Mais de 65% dos consumidores portugueses já usam ferramentas de inteligência artificial (IA) para apoiar decisões de compra, sinal de uma “mudança estrutural” nos hábitos de consumo e do aparecimento do “Consumidor Algorítmico”, que recorre à tecnologia para validação e proteção.
As conclusões são de um estudo da Consumers Trust Labs, divulgado a propósito do Dia Mundial do Consumidor, assinalado a 15 de março.
Segundo o estudo “Utilização de IA na pesquisa e tomada de decisão de compra – 2026”, o consumo está a mudar de forma evidente: a Inteligência Artificial (IA) está a aumentar a autonomia dos consumidores na escolha de marcas, produtos e serviços.
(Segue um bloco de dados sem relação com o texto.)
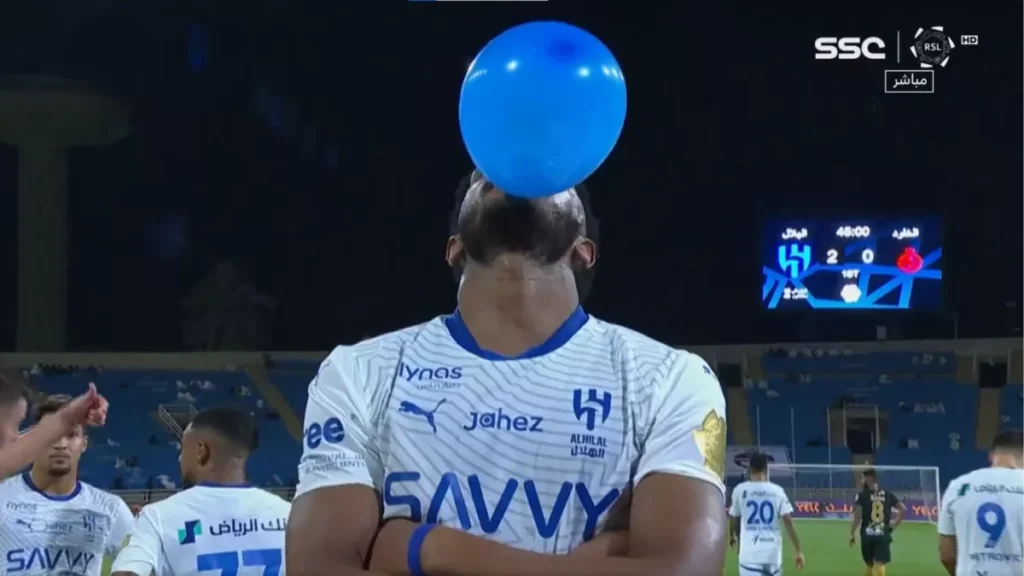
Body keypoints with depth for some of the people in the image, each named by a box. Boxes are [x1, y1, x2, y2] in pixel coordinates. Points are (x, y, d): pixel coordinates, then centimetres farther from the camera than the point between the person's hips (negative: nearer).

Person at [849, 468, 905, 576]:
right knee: (879, 564, -5)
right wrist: (894, 524, 12)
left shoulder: (862, 495, -3)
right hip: (883, 534, 1)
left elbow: (857, 516, -9)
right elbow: (903, 509, 7)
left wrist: (852, 533, 0)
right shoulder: (887, 494, 8)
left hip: (867, 535, -1)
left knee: (870, 565, 14)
De acordo com a análise, a IA surge também como ferramenta de proteção, usada para reduzir risco, confirmar reputações e contornar a publicidade tradicional.
O estudo, realizado junto de 1.378 inquiridos, consumidores utilizadores do Portal da Queixa, indicou que 65,1% já recorrem a ferramentas como ChatGPT, Google Gemini ou Grok para apoiar decisões de compra.
O estudo sublinhou ainda que, mais do que uma tendência tecnológica, a IA está a ser usada como “instrumento de proteção e validação” antes da decisão final.
Segundo a análise, os consumidores estão a recorrer à IA para reduzir riscos, comparar opções e analisar reclamações antes de comprar. Em vez de dependerem apenas da publicidade, usam estas ferramentas para validar reputações e detetar possíveis problemas. O principal benefício não é a rapidez, mas decisões mais informadas.
O estudo indicou ainda que 72,2% dos inquiridos consideram que a IA melhorou o seu comportamento de compra, levando-os a pesquisar mais, a decidir com melhor informação e a evitar situações de risco. No conjunto, a tecnologia está a reforçar a literacia de consumo.
Ainda assim, a confiança na IA está ligada à qualidade das fontes. O estudo indicou que 76,6% consideram essencial que a IA use informação real, atual e baseada em casos concretos. Além disso, 63,3% disseram confiar mais quando sabem que a ferramenta recorre a dados do Portal da Queixa.
Outra conclusão do estudo é a perda de peso da publicidade tradicional: 76% dos consumidores disseram depender tanto ou mais de informação imparcial e de experiências reais do que de anúncios para decidir uma compra. Neste contexto, a IA está a atuar como filtro crítico, ajudando a separar promoção de evidência.
Para Pedro Lourenço, Fundador do Portal da Queixa by Consumers Trust, “a inteligência artificial está a tornar o consumidor mais exigente, mais informado e mais consciente e está a aumentar a literacia de consumo. Num contexto digital cada vez mais complexo, a tecnologia assume-se como aliada à proteção e defesa do consumidor, desde que assente em dados transparentes e verificáveis”.
E continua: “o estudo confirma que a IA está a ser utilizada como escudo contra mensagens promocionais, privilegiando transparência e reputação pública. A publicidade está em queda. Por outro lado, a fidedignidade dos dados é o maior desafio. O consumidor atual exige que a IA seja real, não apenas inteligente”.